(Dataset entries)
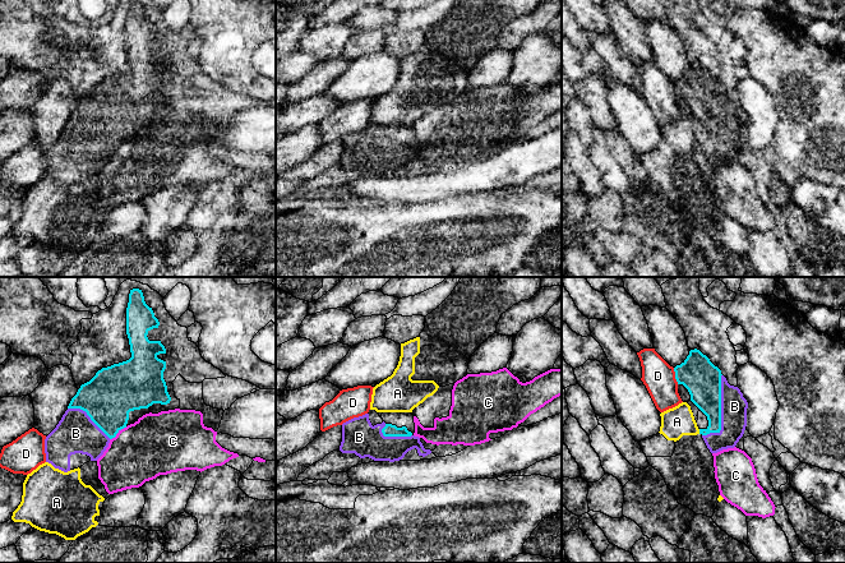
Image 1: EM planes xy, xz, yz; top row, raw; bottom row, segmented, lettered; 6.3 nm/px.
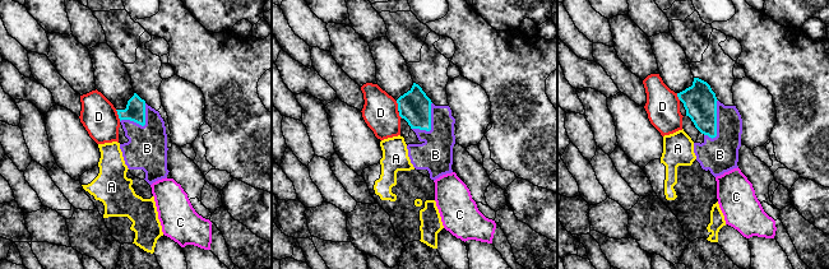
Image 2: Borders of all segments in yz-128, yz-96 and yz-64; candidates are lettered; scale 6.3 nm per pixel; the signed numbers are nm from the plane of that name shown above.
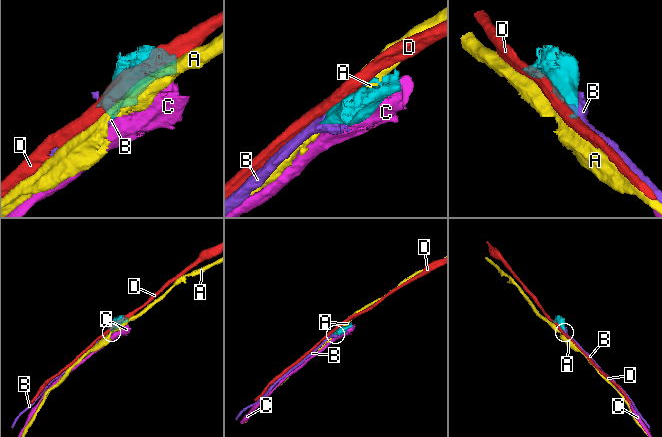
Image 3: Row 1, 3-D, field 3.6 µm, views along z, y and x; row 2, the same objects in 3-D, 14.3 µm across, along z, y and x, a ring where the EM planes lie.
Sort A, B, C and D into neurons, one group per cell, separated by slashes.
A / B / C / D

* **WHAT IS NEEDED**
Say only the number of lines of the data above in which the string "lettered" occurs.

* **ANSWER TO THE EXERCISE**
2